While I'm certain that sophisticated DOM and Javascript aware web spiders exist and are presently operating - at Google at the very least - the computational requirements mean that in comparison to simple scrapers they are slower and more expensive to operate per page examined. The important question is whether or not they remain cost effective in terms of email address discovery: does the additional effort pull in enough email addresses per unit time to make it worth it? That is interesting to speculate on, a line of thinking that touches on changes in hardware cost and the spreading use of DOM-manipulating Javascript on the web, amongst other items.

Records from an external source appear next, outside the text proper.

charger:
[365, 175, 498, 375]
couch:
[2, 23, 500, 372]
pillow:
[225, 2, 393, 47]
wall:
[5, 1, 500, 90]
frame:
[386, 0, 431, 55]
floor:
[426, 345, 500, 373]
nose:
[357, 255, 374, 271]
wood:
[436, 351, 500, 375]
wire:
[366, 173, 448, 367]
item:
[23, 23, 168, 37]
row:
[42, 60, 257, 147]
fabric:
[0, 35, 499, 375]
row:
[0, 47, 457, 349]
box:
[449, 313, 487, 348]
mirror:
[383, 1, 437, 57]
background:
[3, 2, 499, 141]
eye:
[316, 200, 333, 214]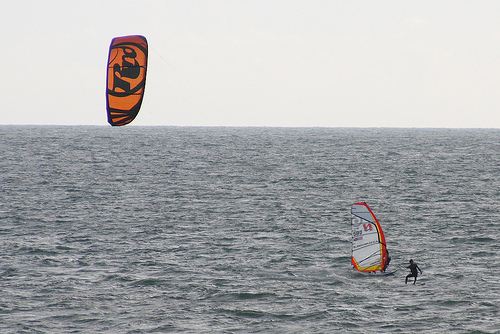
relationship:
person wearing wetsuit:
[403, 256, 424, 286] [402, 262, 423, 283]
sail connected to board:
[348, 198, 392, 278] [354, 269, 395, 280]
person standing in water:
[403, 256, 424, 286] [1, 123, 499, 332]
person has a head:
[403, 256, 424, 286] [409, 255, 415, 266]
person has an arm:
[403, 256, 424, 286] [415, 262, 426, 277]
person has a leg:
[403, 256, 424, 286] [403, 269, 412, 284]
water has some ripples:
[1, 123, 499, 332] [2, 123, 498, 333]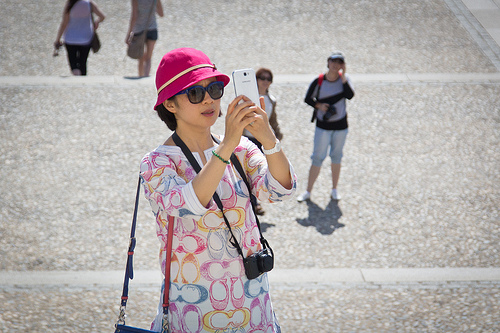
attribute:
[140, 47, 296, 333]
woman — standing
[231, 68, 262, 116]
camera — in front, black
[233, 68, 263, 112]
phone — white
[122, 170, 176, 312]
strap — blue, black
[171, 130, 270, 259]
strap — black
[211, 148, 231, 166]
bracelet — green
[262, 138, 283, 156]
watch — white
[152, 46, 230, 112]
hat — pink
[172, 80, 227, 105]
glasses — blue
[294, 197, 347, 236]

Now consider that amongst the people who have your email address in their address book, half a dozen have probably already cheerfully uploaded your address to a one or more of grasping online services, or fall victim to some other address book pillaging scam. Most of the people you send email to will have no incentive to keep your address private, and will hand it over to third parties without any conditions placed upon its use. From that starting point there are a hundred ways for an email address to make its way to the black hats and spam houses.

That said, if five minutes of thought and a few lines of code means that the least sophisticated scrapers can't add my mail to their stockpiles, at least I'll have the comfort of knowing that it was probably some other fool's fault once the spam starts to trickle in.